Venue: Doshisha University, Karasuma Campus, Shikoukan Seminar Room (hybrid)
Speaker: Sharon Yoon (University of Notre Dame)
Organizer: Kyoto Consortium for Korean Studies (KCKS)
Coorganizer: Research group "Racism and Colonialism" under Global Mediterranean project
Following the student protests of the 1960s, many believed that public demonstrations had become stigmatized and that Japanese youth, who had no first-hand experience of the war, had grown apathetic to politics. My project analyzes how social media has opened up new avenues for civic engagement in Japan. In particular, I examine how a group of “zainichi” Korean activists were able to use social media to mobilize a counter-movement—bringing together a broad coalition of left-wing activists, LGBT minorities, human rights lawyers, and ordinary Japanese citizens—to block hate rallies from entering their community. By challenging prevailing assumptions that social media movements lack organizational cohesion, I stress how space continues to be important in Internet politics by showing how the Korean ghetto became an important site of politicization, turning haphazard supporters into committed activists.

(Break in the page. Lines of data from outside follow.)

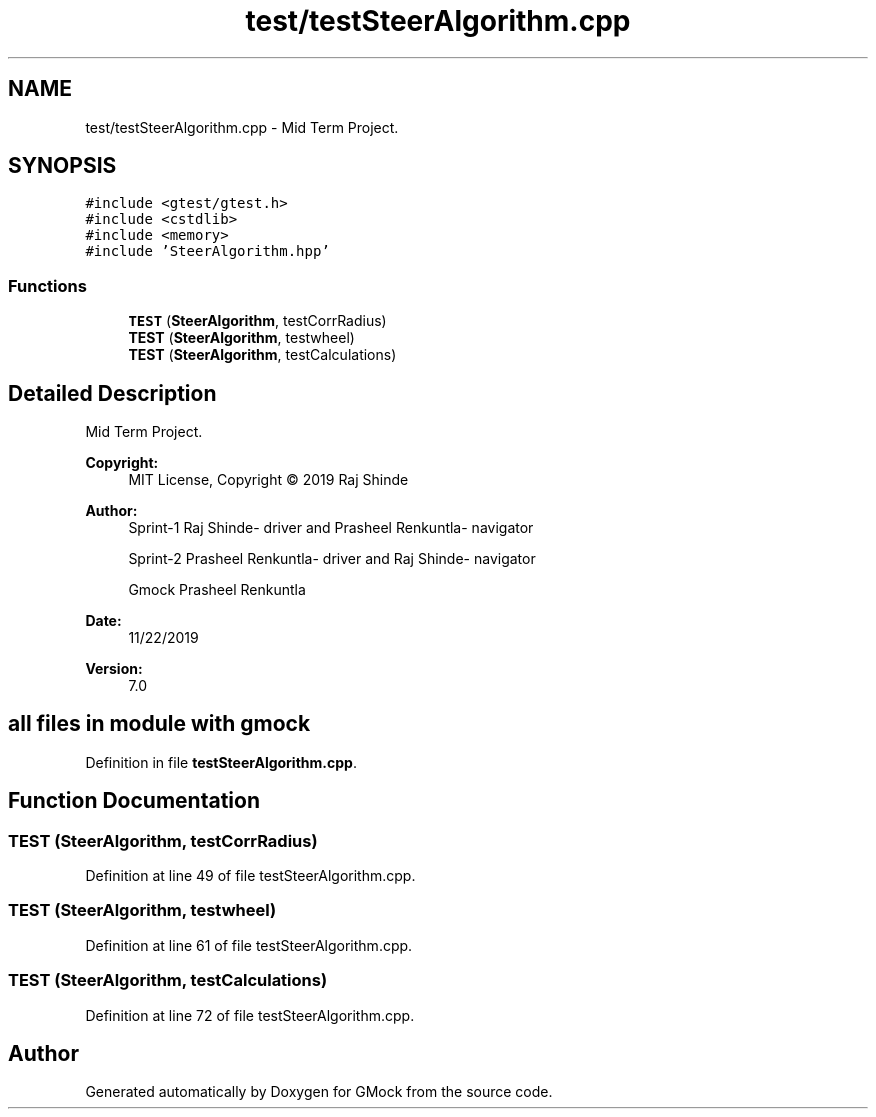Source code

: .TH "test/testSteerAlgorithm.cpp" 3 "Fri Nov 22 2019" "Version 7" "GMock" \" -*- nroff -*-
.ad l
.nh
.SH NAME
test/testSteerAlgorithm.cpp \- Mid Term Project\&.  

.SH SYNOPSIS
.br
.PP
\fC#include <gtest/gtest\&.h>\fP
.br
\fC#include <cstdlib>\fP
.br
\fC#include <memory>\fP
.br
\fC#include 'SteerAlgorithm\&.hpp'\fP
.br

.SS "Functions"

.in +1c
.ti -1c
.RI "\fBTEST\fP (\fBSteerAlgorithm\fP, testCorrRadius)"
.br
.ti -1c
.RI "\fBTEST\fP (\fBSteerAlgorithm\fP, testwheel)"
.br
.ti -1c
.RI "\fBTEST\fP (\fBSteerAlgorithm\fP, testCalculations)"
.br
.in -1c
.SH "Detailed Description"
.PP 
Mid Term Project\&. 


.PP
\fBCopyright:\fP
.RS 4
MIT License, Copyright © 2019 Raj Shinde
.RE
.PP
\fBAuthor:\fP
.RS 4
Sprint-1 Raj Shinde- driver and Prasheel Renkuntla- navigator 
.PP
Sprint-2 Prasheel Renkuntla- driver and Raj Shinde- navigator 
.PP
Gmock Prasheel Renkuntla 
.RE
.PP
\fBDate:\fP
.RS 4
11/22/2019 
.RE
.PP
\fBVersion:\fP
.RS 4
7\&.0 
.RE
.PP
.SH "all files in module with gmock"
.PP

.PP
Definition in file \fBtestSteerAlgorithm\&.cpp\fP\&.
.SH "Function Documentation"
.PP 
.SS "TEST (\fBSteerAlgorithm\fP, testCorrRadius)"

.PP
Definition at line 49 of file testSteerAlgorithm\&.cpp\&.
.SS "TEST (\fBSteerAlgorithm\fP, testwheel)"

.PP
Definition at line 61 of file testSteerAlgorithm\&.cpp\&.
.SS "TEST (\fBSteerAlgorithm\fP, testCalculations)"

.PP
Definition at line 72 of file testSteerAlgorithm\&.cpp\&.
.SH "Author"
.PP 
Generated automatically by Doxygen for GMock from the source code\&.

Sharon J. Yoon is Associate Professor of Korean Studies in the Keough School of Global Affairs at the University of Notre Dame. She received her Ph.D. in sociology from Princeton University and is an ethnographer who specializes in the Korean diaspora. Her first book, The Cost of Belonging: Solidarity and Mobility in Beijing’s Koreatown (Oxford University Press, 2021), analyzed the intersections of ethnic entrepreneurship and community-building among Korean transnational migrants in China. Yoon’s second book, Place in the Age of Activism: The Fight Against Hate in Osaka’s Koreatown (under contract with Columbia University Press), examines an anti-racist movement that aimed to stop the rise of anti-Korean hate demonstrations in the largest and most historic Korean enclave in Japan.
Prior to joining the faculty at Notre Dame, Yoon was a Korea Foundation Postdoctoral Fellow at the James Joo-Jin Kim Center for Korean Studies at the University of Pennsylvania, a Japan Society for the Promotion of Sciences Postdoctoral Fellow at Osaka University, and an assistant professor at the Graduate School of International Studies at Ewha Womans University. Yoon was awarded a fellowship from the National Endowment for the Humanities in 2021. Her work has been published by prominent journals such as the Ethnic and Racial Studies, the Journal of Contemporary Asia, and Politics & Society. In addition to her academic research, she has worked with think-tanks such as the Korea Economic Institute and the Asian Institute for Policy Studies, as well as local grassroots organizations in Asia.